Dan Loeb dumps old economy stocks, places $40.8M bet on former Bitcoin miner turned AI play
Third Point's Q1 2026 filing reveals the hedge fund giant exited oil and steel positions to buy nearly 870,000 shares of Hut 8 as the company pivots from crypto mining to AI data centers
When a billionaire hedge fund manager dumps oil and steel to buy a former Bitcoin mining company, it tells you something about where the smart money thinks the next decade is headed. Dan Loeb’s Third Point LLC just made that exact trade.
The firm’s Q1 2026 13F filing shows Third Point acquired approximately 869,563 shares of Hut 8 Corp, a position worth roughly $40.8 million. The buy came alongside exits from legacy energy and industrial holdings, a portfolio rotation that reads like a manifesto on where Loeb sees economic value migrating.
From pickaxes to processors
Hut 8 is an interesting choice, and that’s the point. The company built its reputation mining Bitcoin, accumulating computing infrastructure designed to churn through cryptographic puzzles. Now it’s repurposing that same infrastructure for a different kind of computation: AI.
Hut 8’s transition capitalizes on a simple reality: AI model training and inference require massive amounts of computing power housed in physical data centers. Companies that already own the real estate, the power connections, and the cooling systems have a head start over anyone building from scratch.
Loeb appears to agree. He’s gone on record saying “we’re barely scratching the surface” when it comes to AI’s potential impact, a statement that doubles as both thesis and warning for investors still sitting in yesterday’s trades.
The broader Third Point AI thesis
The Hut 8 position isn’t an isolated bet. Third Point has also maintained or increased stakes in semiconductor and AI infrastructure companies like Broadcom, building a portfolio that looks increasingly like a wager on the entire AI supply chain.
Third Point manages roughly $24.1 billion in assets as of March 31, 2026. When a fund that size starts methodically exiting oil and steel to fund AI positions, it’s not a whim. It’s a view on where capital expenditure cycles are heading for the next several years.
Loeb has been vocal about supporting continued capex spending by major tech companies involved in AI development. Loeb has explicitly rejected bubble comparisons, framing the current moment as the early innings of a productivity revolution rather than a speculative peak.
What this means for crypto and AI investors
For the crypto world, Loeb’s Hut 8 investment carries a layered message. On one hand, it validates the physical infrastructure that Bitcoin mining companies have built over the past decade. The warehouses full of specialized hardware and the power purchase agreements negotiated at scale, those assets have real value beyond mining digital currency.
On the other hand, it raises an uncomfortable question: are the best crypto mining companies worth more as AI companies?
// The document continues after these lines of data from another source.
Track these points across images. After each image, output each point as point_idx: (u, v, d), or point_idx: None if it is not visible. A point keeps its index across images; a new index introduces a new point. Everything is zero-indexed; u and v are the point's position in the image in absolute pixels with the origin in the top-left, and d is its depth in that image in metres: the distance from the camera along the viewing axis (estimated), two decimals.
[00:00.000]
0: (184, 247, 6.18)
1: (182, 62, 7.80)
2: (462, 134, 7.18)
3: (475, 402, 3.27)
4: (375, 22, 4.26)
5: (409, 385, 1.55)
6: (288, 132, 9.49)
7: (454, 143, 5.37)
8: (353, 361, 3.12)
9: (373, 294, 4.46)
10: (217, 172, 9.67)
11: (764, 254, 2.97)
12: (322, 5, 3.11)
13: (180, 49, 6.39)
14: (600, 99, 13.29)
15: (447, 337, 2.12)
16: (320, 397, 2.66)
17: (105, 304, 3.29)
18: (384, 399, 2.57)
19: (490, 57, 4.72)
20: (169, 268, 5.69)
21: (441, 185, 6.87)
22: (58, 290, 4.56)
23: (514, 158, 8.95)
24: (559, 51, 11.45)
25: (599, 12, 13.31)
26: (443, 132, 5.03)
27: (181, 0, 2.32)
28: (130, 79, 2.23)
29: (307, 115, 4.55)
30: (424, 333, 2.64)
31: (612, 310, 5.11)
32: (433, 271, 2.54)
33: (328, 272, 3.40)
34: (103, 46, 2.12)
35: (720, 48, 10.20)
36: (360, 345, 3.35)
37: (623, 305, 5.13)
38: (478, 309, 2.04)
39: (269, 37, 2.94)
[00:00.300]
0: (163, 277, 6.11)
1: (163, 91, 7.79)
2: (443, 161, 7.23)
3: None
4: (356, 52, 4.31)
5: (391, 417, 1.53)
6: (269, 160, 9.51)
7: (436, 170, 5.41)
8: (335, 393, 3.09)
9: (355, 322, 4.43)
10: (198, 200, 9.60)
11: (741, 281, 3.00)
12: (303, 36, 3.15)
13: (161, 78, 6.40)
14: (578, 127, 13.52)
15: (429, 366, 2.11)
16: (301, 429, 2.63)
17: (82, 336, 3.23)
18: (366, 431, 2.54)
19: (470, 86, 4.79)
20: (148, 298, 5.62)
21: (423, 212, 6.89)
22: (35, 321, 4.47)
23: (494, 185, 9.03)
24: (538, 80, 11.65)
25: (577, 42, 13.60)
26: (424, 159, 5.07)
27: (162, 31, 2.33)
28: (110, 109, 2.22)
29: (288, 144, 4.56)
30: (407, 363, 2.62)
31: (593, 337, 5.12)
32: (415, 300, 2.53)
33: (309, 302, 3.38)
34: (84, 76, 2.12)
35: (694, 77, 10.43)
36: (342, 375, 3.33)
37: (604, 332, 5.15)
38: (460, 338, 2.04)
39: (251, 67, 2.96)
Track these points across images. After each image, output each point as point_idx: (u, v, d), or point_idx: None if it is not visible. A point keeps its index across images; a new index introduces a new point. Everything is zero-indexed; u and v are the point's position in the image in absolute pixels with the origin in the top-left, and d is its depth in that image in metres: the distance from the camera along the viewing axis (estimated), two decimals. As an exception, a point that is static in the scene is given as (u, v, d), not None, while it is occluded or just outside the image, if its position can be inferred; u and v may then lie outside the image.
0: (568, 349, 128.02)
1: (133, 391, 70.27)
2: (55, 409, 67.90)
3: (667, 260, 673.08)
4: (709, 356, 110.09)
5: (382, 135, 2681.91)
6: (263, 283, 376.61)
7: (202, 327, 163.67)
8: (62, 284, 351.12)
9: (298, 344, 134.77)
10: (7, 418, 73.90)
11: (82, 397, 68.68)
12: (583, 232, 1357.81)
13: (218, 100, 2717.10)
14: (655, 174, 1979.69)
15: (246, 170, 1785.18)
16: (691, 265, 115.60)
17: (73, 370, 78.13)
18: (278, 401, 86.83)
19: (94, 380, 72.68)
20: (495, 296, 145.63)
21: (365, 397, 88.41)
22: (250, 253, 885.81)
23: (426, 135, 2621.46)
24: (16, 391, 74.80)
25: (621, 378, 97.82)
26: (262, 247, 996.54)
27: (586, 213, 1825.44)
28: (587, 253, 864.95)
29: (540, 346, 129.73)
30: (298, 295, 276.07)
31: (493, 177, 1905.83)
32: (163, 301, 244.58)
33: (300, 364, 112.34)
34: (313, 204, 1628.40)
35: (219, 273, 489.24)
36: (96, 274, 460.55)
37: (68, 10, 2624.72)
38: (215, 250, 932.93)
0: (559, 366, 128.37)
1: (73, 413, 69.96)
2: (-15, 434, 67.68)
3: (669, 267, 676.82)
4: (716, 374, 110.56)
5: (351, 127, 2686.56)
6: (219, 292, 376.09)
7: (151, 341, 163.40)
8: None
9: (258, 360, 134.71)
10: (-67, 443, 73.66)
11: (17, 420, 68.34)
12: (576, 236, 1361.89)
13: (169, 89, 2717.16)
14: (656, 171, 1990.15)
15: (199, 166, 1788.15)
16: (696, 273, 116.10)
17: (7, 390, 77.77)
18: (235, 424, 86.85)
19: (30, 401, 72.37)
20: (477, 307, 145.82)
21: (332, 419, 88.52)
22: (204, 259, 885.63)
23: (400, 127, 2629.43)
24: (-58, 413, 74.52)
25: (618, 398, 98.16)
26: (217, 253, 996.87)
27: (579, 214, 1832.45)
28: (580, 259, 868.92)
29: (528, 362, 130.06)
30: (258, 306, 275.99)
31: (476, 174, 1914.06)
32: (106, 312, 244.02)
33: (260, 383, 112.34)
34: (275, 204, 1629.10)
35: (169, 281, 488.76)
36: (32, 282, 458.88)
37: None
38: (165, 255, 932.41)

Hut 8’s pivot suggests the market thinks so, and Loeb is voting with $40.8 million of conviction that this transition will work.
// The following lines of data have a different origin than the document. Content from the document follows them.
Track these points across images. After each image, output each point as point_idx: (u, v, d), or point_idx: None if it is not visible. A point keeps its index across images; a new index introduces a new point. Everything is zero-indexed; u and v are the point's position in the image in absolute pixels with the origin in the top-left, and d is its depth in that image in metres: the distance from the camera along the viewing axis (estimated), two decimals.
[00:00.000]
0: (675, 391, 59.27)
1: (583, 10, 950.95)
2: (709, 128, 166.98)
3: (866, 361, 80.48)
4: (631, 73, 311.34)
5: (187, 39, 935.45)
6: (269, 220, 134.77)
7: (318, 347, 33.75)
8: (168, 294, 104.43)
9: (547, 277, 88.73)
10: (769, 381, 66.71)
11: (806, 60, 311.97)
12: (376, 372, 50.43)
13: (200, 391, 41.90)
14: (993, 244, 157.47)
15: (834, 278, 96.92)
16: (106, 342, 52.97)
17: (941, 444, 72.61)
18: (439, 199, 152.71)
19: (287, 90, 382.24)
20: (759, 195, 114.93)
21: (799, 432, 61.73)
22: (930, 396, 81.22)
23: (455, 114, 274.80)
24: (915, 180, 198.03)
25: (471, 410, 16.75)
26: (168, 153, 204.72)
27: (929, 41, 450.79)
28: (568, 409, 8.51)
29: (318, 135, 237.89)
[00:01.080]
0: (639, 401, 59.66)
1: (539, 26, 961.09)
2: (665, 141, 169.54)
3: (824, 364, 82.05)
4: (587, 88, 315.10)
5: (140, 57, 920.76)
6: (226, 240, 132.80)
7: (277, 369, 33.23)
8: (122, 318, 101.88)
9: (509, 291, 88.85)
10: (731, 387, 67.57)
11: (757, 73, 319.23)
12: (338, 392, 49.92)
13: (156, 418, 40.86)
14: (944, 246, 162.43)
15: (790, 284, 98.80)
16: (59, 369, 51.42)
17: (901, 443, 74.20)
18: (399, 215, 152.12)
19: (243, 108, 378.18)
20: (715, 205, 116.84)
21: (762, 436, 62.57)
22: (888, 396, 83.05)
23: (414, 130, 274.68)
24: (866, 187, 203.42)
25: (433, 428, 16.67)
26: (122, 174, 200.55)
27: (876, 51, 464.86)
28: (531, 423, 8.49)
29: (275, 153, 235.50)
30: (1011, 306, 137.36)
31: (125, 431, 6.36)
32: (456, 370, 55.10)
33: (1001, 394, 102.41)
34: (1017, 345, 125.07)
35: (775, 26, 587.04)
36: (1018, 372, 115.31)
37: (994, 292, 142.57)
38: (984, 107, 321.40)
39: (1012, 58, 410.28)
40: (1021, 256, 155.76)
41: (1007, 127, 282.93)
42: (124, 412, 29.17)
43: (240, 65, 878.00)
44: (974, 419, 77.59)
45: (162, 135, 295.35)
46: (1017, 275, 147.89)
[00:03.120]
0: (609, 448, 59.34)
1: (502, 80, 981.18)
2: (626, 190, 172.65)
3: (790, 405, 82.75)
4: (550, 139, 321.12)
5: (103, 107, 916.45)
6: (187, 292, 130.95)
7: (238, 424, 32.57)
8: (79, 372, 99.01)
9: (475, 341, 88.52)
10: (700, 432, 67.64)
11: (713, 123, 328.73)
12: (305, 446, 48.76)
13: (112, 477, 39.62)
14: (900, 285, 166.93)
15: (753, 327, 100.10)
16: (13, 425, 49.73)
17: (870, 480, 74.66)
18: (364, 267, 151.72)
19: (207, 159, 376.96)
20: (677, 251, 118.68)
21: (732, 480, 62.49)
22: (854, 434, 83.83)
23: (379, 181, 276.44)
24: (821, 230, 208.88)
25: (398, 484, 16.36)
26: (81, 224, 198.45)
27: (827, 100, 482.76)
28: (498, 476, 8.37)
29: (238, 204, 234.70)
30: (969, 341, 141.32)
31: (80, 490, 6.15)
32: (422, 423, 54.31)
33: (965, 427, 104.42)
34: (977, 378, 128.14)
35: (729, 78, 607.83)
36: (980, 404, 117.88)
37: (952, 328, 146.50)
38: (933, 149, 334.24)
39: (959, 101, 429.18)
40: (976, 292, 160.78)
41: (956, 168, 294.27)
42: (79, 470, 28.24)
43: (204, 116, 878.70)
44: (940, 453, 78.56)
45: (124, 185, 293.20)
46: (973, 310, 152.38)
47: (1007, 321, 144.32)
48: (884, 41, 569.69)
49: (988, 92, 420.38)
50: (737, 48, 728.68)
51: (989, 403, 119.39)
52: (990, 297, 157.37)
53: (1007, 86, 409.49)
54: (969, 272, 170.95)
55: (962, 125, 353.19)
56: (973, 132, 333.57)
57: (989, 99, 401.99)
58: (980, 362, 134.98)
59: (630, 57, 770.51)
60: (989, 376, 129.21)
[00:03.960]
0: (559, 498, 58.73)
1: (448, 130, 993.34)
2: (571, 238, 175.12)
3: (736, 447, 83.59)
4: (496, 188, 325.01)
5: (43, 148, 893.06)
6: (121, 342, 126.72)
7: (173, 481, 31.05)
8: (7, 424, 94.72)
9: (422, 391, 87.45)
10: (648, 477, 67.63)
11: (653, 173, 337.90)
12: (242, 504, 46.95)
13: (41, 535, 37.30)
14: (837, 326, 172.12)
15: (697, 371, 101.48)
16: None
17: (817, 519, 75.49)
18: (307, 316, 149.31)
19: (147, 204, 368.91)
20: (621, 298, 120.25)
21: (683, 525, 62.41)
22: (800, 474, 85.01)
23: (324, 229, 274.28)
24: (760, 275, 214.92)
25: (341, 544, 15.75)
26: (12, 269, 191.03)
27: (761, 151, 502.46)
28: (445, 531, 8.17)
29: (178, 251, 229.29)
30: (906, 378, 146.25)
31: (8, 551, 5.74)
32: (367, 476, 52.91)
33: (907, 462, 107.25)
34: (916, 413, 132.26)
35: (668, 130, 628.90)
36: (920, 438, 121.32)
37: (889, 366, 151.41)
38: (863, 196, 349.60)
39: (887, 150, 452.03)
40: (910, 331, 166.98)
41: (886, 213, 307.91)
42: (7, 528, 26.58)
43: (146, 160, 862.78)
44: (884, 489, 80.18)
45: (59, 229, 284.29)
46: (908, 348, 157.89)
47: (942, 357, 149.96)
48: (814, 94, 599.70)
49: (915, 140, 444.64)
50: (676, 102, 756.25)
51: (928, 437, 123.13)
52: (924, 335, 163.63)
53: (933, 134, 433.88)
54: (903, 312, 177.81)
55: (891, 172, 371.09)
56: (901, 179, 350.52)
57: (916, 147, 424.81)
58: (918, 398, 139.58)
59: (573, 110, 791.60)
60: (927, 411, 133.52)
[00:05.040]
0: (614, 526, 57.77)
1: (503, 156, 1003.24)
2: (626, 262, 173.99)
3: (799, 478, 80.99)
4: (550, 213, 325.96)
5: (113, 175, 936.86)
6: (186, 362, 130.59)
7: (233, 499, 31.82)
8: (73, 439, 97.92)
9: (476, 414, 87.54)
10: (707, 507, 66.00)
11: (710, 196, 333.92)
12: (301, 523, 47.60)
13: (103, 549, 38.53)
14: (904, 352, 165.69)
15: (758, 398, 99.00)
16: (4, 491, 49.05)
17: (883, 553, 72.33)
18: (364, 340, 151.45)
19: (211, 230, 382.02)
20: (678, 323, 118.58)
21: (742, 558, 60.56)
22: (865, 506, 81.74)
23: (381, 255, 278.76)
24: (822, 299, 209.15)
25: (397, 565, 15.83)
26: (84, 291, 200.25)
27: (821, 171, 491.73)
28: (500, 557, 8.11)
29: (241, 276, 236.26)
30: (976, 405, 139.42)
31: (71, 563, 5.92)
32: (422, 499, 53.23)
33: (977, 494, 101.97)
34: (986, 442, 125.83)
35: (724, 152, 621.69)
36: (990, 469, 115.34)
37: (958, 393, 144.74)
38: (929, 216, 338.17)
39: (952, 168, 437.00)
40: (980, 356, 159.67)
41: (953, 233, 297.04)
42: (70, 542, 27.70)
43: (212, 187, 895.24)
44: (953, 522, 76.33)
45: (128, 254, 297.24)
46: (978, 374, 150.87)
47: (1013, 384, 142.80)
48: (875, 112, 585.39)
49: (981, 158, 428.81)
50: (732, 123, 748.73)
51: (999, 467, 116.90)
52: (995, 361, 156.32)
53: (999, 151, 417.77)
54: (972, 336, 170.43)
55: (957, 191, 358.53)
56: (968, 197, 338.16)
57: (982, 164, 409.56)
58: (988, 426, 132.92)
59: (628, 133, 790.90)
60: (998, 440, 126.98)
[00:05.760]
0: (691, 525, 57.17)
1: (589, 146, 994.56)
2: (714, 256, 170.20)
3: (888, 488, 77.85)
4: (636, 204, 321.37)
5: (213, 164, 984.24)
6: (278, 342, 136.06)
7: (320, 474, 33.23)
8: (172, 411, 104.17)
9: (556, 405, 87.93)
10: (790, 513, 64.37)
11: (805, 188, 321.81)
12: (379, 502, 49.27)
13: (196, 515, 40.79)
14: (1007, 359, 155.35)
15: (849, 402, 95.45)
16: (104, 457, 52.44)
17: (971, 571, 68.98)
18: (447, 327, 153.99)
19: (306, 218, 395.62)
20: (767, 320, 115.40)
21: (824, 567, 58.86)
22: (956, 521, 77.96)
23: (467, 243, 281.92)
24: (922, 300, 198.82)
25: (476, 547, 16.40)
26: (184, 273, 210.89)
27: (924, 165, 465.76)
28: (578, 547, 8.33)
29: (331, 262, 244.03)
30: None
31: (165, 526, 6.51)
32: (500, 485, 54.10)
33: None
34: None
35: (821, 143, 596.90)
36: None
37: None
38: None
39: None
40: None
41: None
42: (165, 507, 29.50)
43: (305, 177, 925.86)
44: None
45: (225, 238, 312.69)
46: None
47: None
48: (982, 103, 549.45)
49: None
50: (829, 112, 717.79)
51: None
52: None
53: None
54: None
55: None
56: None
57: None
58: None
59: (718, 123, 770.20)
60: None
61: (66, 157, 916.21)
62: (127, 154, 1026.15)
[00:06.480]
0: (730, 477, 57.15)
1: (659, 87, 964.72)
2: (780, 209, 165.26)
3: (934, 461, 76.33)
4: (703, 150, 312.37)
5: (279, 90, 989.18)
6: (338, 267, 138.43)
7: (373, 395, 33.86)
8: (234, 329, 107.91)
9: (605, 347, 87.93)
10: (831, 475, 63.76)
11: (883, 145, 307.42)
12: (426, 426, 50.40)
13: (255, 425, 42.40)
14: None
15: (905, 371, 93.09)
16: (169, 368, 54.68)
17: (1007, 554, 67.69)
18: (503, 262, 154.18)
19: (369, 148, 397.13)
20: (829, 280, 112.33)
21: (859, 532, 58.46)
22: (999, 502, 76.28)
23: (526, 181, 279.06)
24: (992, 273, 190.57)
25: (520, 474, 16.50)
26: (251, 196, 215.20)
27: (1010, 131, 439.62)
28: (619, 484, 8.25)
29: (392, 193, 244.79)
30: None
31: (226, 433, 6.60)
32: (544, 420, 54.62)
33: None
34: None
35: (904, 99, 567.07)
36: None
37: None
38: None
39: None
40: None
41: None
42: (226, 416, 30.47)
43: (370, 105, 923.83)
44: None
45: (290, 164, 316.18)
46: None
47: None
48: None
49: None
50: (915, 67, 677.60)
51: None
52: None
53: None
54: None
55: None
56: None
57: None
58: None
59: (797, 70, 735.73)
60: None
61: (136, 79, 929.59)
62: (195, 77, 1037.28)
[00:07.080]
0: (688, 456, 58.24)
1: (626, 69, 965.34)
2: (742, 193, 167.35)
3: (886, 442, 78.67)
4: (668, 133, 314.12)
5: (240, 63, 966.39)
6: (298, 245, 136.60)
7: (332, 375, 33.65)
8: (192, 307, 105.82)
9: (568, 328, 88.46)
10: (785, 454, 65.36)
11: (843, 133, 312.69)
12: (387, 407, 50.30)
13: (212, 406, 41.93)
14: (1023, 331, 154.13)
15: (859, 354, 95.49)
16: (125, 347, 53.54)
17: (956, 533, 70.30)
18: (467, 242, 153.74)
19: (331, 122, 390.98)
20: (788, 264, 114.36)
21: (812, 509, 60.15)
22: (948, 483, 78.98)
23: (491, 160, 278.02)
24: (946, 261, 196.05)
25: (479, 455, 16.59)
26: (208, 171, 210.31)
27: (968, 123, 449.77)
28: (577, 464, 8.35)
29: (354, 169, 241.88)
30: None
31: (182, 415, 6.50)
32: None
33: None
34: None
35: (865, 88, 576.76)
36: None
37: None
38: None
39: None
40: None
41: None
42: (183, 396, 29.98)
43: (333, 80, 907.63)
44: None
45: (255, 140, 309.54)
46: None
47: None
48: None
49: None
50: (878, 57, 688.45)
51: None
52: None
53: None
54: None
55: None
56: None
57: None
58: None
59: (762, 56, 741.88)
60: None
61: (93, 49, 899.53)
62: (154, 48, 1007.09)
The execution risk here is not trivial. Converting mining operations to AI-grade data centers requires different hardware configurations, different customer relationships, and different service-level agreements. Bitcoin mining is computationally intense but relatively simple from an operations standpoint. AI hosting demands reliability, low latency, and custom configurations that mining rigs were never designed to deliver.